The hope for Africa, which now only accounts for about one percent of global trade, is that reduced barriers will allow more export earnings for a continent where hundreds of millions of people live on less than $1 per day.

African negotiators went to Hong Kong with few expectations as the United States and the European Union disagreed over timetables and steps for trade liberalisation.

Cotton in particular has become a point of contention, with West African cotton producers such as Benin, Burkina Faso, Chad and Mali demanding a halt to rich nations' export subsidies by 2005 and the scrapping of most other trade-distorting cotton subsidies by 2006.

African anger over the cotton trade was a reason behind the collapse of the WTO meeting in Cancun in 2003 when African delegations walked out--a move which left observers wondering if the entire multi-year negotiating process was doomed.

While the rich nations did offer some concessions in Hong Kong, in part analysts said to avoid a similar meltdown this year, African farming groups said they did not go far enough.

"We're disappointed the EU didn't move far enough. Although the U.S. made some proposals on cotton they helped very little towards (getting) a better price for African countries," said Lourie Bosman, head of South African farming union AgriSA.

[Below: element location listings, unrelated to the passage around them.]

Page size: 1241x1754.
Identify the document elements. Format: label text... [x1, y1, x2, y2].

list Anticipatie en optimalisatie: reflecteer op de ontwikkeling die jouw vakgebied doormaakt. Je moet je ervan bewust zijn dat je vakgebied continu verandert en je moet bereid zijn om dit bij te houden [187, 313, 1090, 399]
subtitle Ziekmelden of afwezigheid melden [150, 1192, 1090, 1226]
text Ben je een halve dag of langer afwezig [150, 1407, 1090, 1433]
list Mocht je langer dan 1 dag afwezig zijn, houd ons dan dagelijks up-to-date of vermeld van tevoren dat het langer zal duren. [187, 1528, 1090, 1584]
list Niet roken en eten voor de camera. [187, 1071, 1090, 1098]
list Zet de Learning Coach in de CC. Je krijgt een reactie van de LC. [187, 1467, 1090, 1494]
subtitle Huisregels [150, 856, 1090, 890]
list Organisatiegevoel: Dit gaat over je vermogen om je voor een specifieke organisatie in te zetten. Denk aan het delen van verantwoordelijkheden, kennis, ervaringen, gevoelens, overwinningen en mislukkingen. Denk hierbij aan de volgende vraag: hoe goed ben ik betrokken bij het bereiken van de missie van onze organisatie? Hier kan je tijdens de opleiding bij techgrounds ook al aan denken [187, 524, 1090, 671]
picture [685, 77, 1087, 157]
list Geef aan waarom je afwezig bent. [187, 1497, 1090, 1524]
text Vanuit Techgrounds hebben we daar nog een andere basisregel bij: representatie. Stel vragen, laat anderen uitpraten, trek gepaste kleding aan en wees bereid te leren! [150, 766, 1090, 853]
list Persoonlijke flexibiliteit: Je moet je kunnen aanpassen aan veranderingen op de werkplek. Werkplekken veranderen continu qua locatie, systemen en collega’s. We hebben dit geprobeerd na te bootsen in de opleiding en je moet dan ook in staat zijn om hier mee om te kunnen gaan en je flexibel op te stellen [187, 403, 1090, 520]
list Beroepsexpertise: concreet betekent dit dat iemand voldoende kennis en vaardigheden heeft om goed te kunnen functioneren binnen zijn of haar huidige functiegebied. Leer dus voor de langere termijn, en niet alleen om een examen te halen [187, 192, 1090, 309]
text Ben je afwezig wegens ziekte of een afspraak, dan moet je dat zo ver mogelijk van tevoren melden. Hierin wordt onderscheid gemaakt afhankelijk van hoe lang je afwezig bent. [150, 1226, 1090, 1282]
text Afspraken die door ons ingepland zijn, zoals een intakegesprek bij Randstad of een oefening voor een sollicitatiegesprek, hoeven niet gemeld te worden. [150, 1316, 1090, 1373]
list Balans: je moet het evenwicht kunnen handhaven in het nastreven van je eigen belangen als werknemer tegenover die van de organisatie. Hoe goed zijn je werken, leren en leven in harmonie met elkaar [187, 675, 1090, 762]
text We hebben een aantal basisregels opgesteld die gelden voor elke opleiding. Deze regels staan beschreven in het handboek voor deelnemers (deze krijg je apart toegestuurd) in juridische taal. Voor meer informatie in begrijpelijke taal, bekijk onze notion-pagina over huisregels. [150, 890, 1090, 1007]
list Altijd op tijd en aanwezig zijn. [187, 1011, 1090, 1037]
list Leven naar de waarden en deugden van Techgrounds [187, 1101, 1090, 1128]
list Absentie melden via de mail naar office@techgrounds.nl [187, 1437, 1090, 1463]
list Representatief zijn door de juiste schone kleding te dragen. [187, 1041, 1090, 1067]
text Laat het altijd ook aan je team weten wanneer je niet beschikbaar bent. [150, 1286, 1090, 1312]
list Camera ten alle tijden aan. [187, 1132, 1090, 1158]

Trade analysts said Hong Kong's lacklustre result was a sign to developing countries that they must strengthen alliances if they hope to win a better deal in the final Doha agreement.

A first step may already have been taken in Hong Kong, where 149 WTO member states, including increasingly powerful Brazil and India as well as most of Africa's poorest countries, vowed to 'develop a common approach' to future trade talks.

"I would be surprised if developing countries as a whole are prepared to make further concessions if there is not more movement on the part of developed countries," said Sally Baden, a policy advisor in West Africa for aid group Oxfam International.

"That show of unity is encouraging, is a warning shot," he added.